Table 3 presents a detailed comparison of the proposed method with other state-of-the-art methods on the datasets. OTEC(oob) yielded better results for the majority of datasets in terms of precision. The results given in Table 4 show that OTEC(oob), in terms of precision, yields promising results ranging from 93.36% to 100% for several datasets. This demonstrated the effectiveness of the proposed method. In contrast, OTEC(sub) provided better results in terms of precision for 14 datasets, except for the breast, liver disorder, and ionosphere. Moreover, RF (smote) and RF (over) demonstrate high precision in kc2 and glass classification. The box plots revealed the best findings of the proposed method, that is, OTEC(oob) and OTEC(sub), in terms of the classification error rate and precision with other methods given in
Figure 1,
Figure 2,
Figure 3 and
Figure 4. A box plot of the remaining datasets in terms of the classification error rate and precision is shown in
Figures S1 and S2 of
Supplementary Materials.
The parameter W, which represents the percentage of the best trees selected for the final ensemble, is crucial for the OTEC(oob) and OTEC(sub) methods. The diverse values of W indicate the different behaviors of the method. This study assessed the impact of W = (10%, 30%, 50%, 70%, 90%) of the total number of trees on the classification method. As shown in
Figure 5, subsets of the total number of trees ranging from 10% to 90% were used to calculate the classification error rate.

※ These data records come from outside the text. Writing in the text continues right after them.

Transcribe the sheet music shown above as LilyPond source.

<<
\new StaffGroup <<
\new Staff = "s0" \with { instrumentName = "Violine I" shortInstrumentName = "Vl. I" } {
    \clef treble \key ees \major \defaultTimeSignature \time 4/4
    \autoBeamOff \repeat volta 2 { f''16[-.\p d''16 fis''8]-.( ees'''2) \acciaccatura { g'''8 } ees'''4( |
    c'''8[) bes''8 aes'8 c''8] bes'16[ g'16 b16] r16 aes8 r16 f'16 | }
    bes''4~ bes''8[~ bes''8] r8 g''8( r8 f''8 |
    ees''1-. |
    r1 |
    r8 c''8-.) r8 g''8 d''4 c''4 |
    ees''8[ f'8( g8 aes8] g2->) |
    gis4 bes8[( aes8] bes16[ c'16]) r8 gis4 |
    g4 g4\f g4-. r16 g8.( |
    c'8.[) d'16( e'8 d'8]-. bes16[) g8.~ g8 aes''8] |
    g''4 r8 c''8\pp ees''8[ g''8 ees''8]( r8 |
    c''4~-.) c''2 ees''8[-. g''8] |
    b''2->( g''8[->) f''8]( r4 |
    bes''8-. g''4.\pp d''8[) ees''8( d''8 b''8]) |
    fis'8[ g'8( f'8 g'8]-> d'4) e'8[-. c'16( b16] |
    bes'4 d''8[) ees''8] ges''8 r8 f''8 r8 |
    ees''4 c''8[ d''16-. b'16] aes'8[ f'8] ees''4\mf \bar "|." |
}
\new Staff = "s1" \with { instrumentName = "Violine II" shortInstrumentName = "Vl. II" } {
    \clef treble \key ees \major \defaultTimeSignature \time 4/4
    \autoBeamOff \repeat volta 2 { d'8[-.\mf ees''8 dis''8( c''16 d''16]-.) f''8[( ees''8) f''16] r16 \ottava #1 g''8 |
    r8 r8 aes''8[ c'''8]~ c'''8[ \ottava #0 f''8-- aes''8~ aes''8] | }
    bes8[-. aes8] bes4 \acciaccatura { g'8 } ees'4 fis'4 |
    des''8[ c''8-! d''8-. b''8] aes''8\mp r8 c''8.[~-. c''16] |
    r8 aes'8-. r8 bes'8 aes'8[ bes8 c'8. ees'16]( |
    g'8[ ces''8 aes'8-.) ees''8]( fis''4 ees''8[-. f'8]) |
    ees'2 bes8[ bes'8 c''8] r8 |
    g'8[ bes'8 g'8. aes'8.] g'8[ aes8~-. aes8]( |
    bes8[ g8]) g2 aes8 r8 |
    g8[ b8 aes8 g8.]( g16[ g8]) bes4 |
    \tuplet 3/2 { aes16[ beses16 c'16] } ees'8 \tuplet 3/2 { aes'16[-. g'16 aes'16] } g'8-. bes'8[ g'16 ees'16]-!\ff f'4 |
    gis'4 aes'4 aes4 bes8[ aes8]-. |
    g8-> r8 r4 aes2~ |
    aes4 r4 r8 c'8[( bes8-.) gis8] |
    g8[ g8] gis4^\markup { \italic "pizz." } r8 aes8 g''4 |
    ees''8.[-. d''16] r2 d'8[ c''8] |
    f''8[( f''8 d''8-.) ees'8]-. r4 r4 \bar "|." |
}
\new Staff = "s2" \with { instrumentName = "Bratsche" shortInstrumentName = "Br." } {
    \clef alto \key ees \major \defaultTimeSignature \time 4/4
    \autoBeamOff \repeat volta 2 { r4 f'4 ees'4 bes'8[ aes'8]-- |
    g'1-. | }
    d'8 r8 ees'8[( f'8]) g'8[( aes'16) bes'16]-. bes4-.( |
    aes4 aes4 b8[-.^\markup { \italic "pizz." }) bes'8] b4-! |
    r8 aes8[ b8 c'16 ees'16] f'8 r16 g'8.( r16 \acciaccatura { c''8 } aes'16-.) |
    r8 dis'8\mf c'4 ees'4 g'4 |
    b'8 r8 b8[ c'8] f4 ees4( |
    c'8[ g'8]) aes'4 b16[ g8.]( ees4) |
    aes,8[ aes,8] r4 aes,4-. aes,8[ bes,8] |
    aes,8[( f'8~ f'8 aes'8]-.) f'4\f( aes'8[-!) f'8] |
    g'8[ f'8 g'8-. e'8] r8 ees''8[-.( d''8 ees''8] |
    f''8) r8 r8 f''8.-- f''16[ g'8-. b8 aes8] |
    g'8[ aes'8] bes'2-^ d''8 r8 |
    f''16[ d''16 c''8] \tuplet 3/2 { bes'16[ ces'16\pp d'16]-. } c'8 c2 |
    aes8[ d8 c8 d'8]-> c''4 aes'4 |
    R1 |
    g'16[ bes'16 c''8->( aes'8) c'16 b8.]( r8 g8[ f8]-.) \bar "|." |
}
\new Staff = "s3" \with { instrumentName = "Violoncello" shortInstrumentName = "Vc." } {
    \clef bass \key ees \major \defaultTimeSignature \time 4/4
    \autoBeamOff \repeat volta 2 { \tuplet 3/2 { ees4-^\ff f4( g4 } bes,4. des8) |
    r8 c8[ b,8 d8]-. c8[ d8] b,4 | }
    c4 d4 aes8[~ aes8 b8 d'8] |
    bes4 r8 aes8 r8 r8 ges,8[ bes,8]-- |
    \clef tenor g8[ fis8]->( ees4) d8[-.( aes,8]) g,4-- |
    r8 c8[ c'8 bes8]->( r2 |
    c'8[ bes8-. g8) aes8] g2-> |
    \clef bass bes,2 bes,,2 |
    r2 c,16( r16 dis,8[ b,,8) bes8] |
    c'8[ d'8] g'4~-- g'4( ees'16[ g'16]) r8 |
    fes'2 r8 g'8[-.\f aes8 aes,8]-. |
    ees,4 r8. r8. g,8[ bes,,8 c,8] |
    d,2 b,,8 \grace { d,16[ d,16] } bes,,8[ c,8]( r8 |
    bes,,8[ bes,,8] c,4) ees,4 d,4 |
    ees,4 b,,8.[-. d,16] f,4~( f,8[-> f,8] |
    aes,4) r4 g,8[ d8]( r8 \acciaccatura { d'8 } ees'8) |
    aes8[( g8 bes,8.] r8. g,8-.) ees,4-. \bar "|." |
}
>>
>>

For each dataset,
Figure 5 shows that an increase in the number of trees used by the ensemble decreased the OTEC(oob) classification error rate. Similar to OTEC(oob),
Figure 6 shows that the classification error rate of OTEC(sub) decreased with an increase in the number of trees in the ensemble. In
Figure 5 and
Figure 6, the x-axis represents the percentage of the best trees selected, while the y-axis represents classification error rate results.